Stored data entries
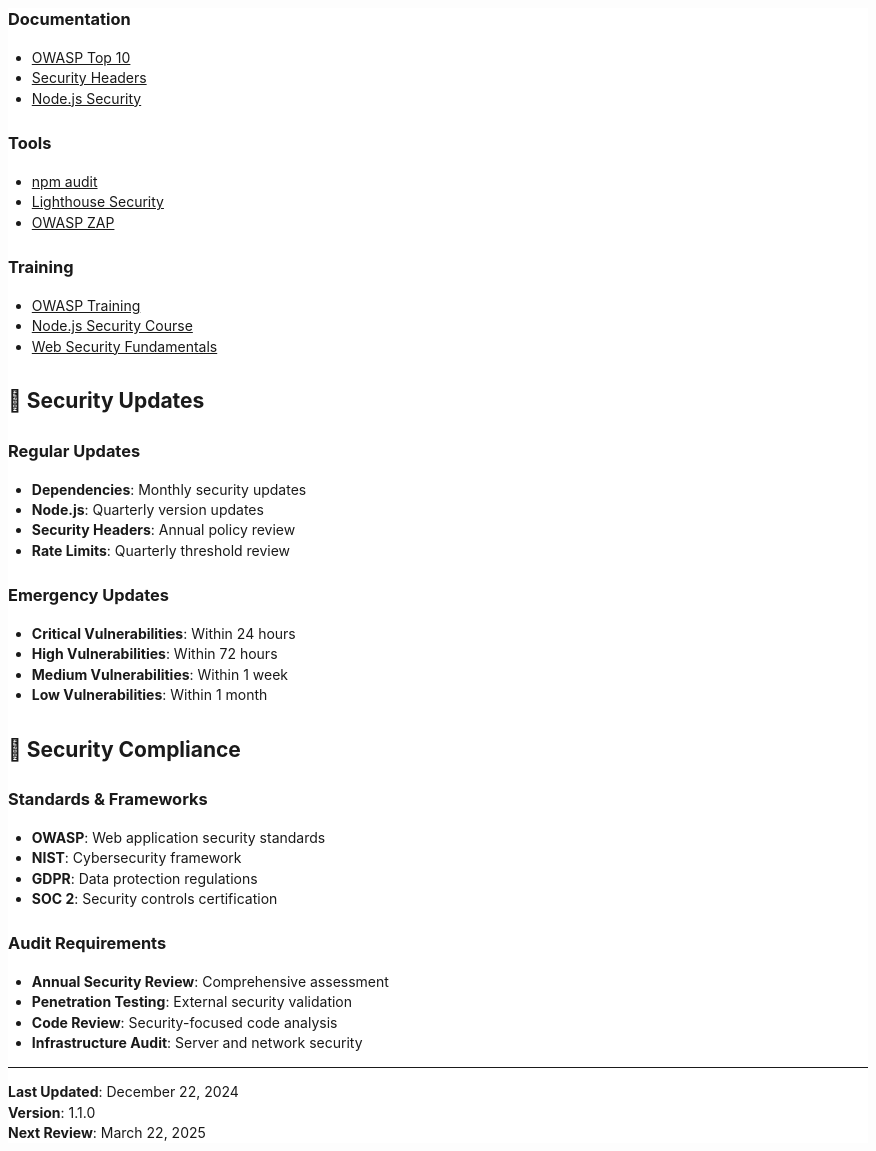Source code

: ### Documentation
- [OWASP Top 10](https://owasp.org/www-project-top-ten/)
- [Security Headers](https://owasp.org/www-project-secure-headers/)
- [Node.js Security](https://nodejs.org/en/docs/guides/security/)

### Tools
- [npm audit](https://docs.npmjs.com/cli/v8/commands/npm-audit)
- [Lighthouse Security](https://developers.google.com/web/tools/lighthouse)
- [OWASP ZAP](https://www.zaproxy.org/)

### Training
- [OWASP Training](https://owasp.org/www-project-training/)
- [Node.js Security Course](https://nodesecurity.io/)
- [Web Security Fundamentals](https://web.dev/security/)

## 🔄 Security Updates

### Regular Updates
- **Dependencies**: Monthly security updates
- **Node.js**: Quarterly version updates
- **Security Headers**: Annual policy review
- **Rate Limits**: Quarterly threshold review

### Emergency Updates
- **Critical Vulnerabilities**: Within 24 hours
- **High Vulnerabilities**: Within 72 hours
- **Medium Vulnerabilities**: Within 1 week
- **Low Vulnerabilities**: Within 1 month

## 📝 Security Compliance

### Standards & Frameworks
- **OWASP**: Web application security standards
- **NIST**: Cybersecurity framework
- **GDPR**: Data protection regulations
- **SOC 2**: Security controls certification

### Audit Requirements
- **Annual Security Review**: Comprehensive assessment
- **Penetration Testing**: External security validation
- **Code Review**: Security-focused code analysis
- **Infrastructure Audit**: Server and network security

---

**Last Updated**: December 22, 2024  
**Version**: 1.1.0  
**Next Review**: March 22, 2025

Work task :: Copy out every line of the rows above without changing anything, and leave the pictures out.

Answer area ::
Source code

: ### Documentation
- [OWASP Top 10](https://owasp.org/www-project-top-ten/)
- [Security Headers](https://owasp.org/www-project-secure-headers/)
- [Node.js Security](https://nodejs.org/en/docs/guides/security/)

### Tools
- [npm audit](https://docs.npmjs.com/cli/v8/commands/npm-audit)
- [Lighthouse Security](https://developers.google.com/web/tools/lighthouse)
- [OWASP ZAP](https://www.zaproxy.org/)

### Training
- [OWASP Training](https://owasp.org/www-project-training/)
- [Node.js Security Course](https://nodesecurity.io/)
- [Web Security Fundamentals](https://web.dev/security/)

## 🔄 Security Updates

### Regular Updates
- **Dependencies**: Monthly security updates
- **Node.js**: Quarterly version updates
- **Security Headers**: Annual policy review
- **Rate Limits**: Quarterly threshold review

### Emergency Updates
- **Critical Vulnerabilities**: Within 24 hours
- **High Vulnerabilities**: Within 72 hours
- **Medium Vulnerabilities**: Within 1 week
- **Low Vulnerabilities**: Within 1 month

## 📝 Security Compliance

### Standards & Frameworks
- **OWASP**: Web application security standards
- **NIST**: Cybersecurity framework
- **GDPR**: Data protection regulations
- **SOC 2**: Security controls certification

### Audit Requirements
- **Annual Security Review**: Comprehensive assessment
- **Penetration Testing**: External security validation
- **Code Review**: Security-focused code analysis
- **Infrastructure Audit**: Server and network security

---

**Last Updated**: December 22, 2024  
**Version**: 1.1.0  
**Next Review**: March 22, 2025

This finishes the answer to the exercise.